A escolha dos carros para frotas de táxi pelo mundo nasce não apenas das preferências dos passageiros, mas também de regras, políticas urbanas e das estratégias das operadoras. Resultado: definir qual seria a marca mais popular depende tanto de onde há dados sólidos quanto de onde só existem sinais indiretos — ainda assim reveladores.
Londres oferece um caso cristalino. Hoje, mais da metade dos icônicos black cabs licenciados usa o LEVC TX. Essa predominância reflete decisões regulatórias de longo prazo que privilegiam táxis projetados para a função e emissões mais baixas; na prática, um único modelo virou o padrão das ruas da capital.
Tóquio mostra um cenário diferente, mas igualmente bem documentado. Em 2018, cerca de 70% da frota era formada pelo Toyota Comfort, modelo que moldou os táxis japoneses por décadas, enquanto aproximadamente 10% já era do Toyota JPN Taxi — início de uma transição gradual rumo a projetos mais novos e acessíveis, um começo que sinalizava mudança de rumo.
Em outros mercados, o retrato é menos preciso, porém eloquente. Em Dubai, a operadora Cars Taxi encomendou 1.300 Toyota Camry Hybrid, um indicativo de que eficiência de combustível e custo de operação pesam cada vez mais nas grandes frotas urbanas. Em Singapura, a opção foi diversificar: a ComfortDelGro incorporou o Toyota Alphard Hybrid ao segmento premium, enquanto a GrabCab iniciou o serviço com uma frota de 40 Toyota Prius híbridos.

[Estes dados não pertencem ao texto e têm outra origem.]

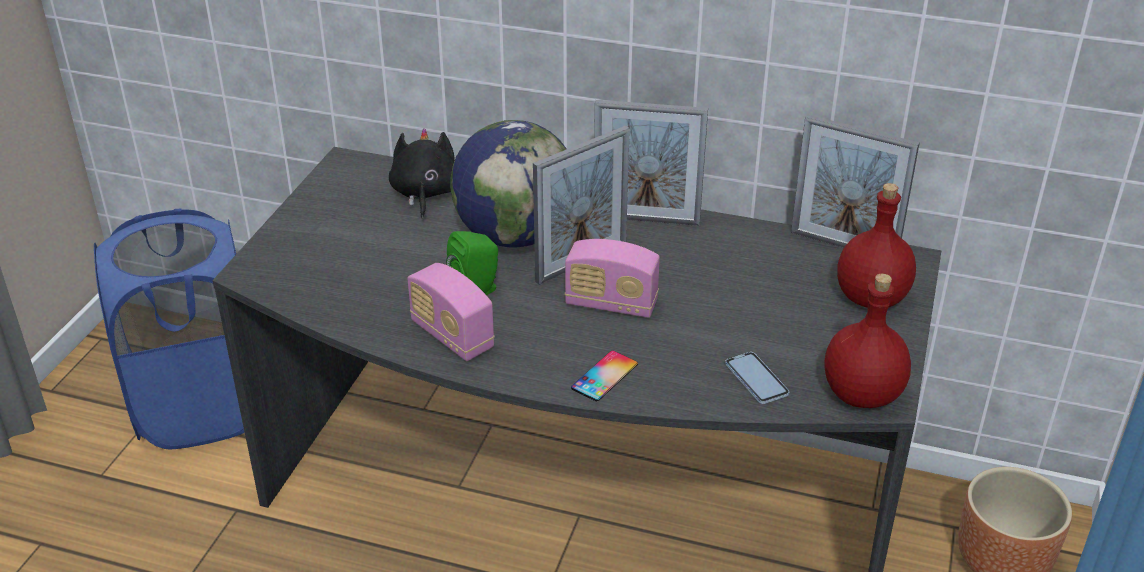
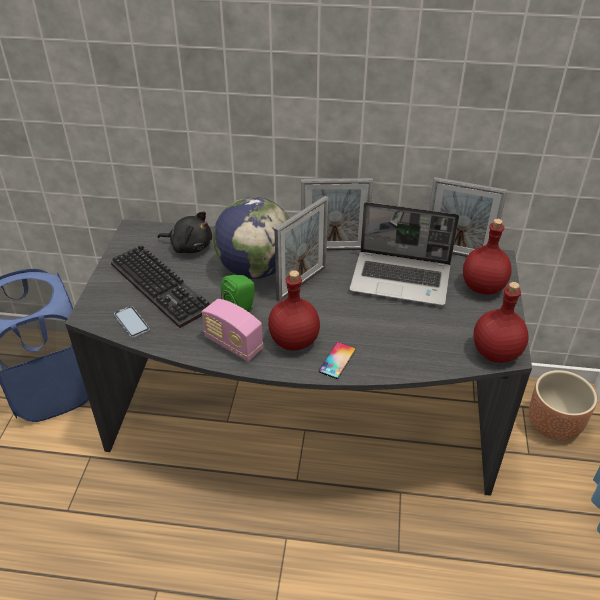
camera: 10 degrees left, 5 degrees up
black plush toy [389,128,454,219] -> black plush toy turned 120 degrees clockwise [157,212,212,253]
radio [565,239,660,318] -> none
phone [725,352,789,404] -> phone moved to [114,306,150,338]
none -> keyboard [111,245,210,328]
none -> red bottle [268,270,320,351]
none -> laptop [350,202,459,306]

Nova York expõe os limites da transparência. Embora o total de táxis amarelos licenciados seja fixo e oficialmente registrado, os bancos públicos de dados não revelam a distribuição por marca ou modelo. A cidade chegou a promover o Nissan NV200 como aquilo que seria o táxi do futuro, mas nunca publicou números oficiais sobre sua fatia na frota.
Lacunas semelhantes aparecem na Índia e em partes da Europa: fontes em inglês citam modelos comuns ou iniciativas de fabricantes voltadas às operadoras, mas param antes de fornecer participações verificadas. No conjunto, os exemplos mostram que, mesmo em mercados ricos em dados, a ideia de uma única marca dominante costuma valer apenas em escala de cidade — moldada por regras e prioridades locais, não por uma tendência global, o que ajuda a explicar por que a resposta varia tanto de um mapa a outro.